> Problem details: Count the lines in the items below that contain the string "Sachsen", with case counting, and give only the number.

> Dataset excerpts:

====

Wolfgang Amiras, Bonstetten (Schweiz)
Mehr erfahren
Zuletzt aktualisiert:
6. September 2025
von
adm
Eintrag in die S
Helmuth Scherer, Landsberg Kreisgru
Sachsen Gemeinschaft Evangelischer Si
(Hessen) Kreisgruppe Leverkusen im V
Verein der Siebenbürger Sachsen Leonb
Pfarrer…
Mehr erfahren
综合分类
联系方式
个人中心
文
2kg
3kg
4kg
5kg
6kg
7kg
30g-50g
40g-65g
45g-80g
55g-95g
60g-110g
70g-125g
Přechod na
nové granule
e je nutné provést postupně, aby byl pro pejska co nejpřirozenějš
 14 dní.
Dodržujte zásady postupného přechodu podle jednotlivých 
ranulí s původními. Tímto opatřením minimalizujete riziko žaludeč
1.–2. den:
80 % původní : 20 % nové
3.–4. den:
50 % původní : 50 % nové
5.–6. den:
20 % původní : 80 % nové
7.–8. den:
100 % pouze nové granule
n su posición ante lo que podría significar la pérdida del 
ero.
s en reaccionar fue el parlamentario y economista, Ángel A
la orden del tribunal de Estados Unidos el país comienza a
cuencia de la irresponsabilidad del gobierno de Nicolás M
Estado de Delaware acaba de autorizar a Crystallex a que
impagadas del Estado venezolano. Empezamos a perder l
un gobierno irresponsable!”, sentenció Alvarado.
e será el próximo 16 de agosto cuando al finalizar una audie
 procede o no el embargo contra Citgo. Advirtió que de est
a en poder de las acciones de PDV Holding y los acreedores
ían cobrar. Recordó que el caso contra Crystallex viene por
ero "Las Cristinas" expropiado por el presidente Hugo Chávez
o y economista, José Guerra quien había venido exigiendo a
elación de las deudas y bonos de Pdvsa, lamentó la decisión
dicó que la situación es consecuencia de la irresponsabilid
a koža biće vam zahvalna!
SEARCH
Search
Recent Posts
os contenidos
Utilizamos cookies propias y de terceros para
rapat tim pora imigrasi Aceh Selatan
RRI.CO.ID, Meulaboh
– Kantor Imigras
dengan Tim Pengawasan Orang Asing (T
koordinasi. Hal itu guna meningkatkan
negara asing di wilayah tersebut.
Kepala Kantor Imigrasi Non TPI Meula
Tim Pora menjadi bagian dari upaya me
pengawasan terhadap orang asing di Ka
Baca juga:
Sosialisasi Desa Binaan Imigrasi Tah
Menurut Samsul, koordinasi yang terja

====

> Written response: 2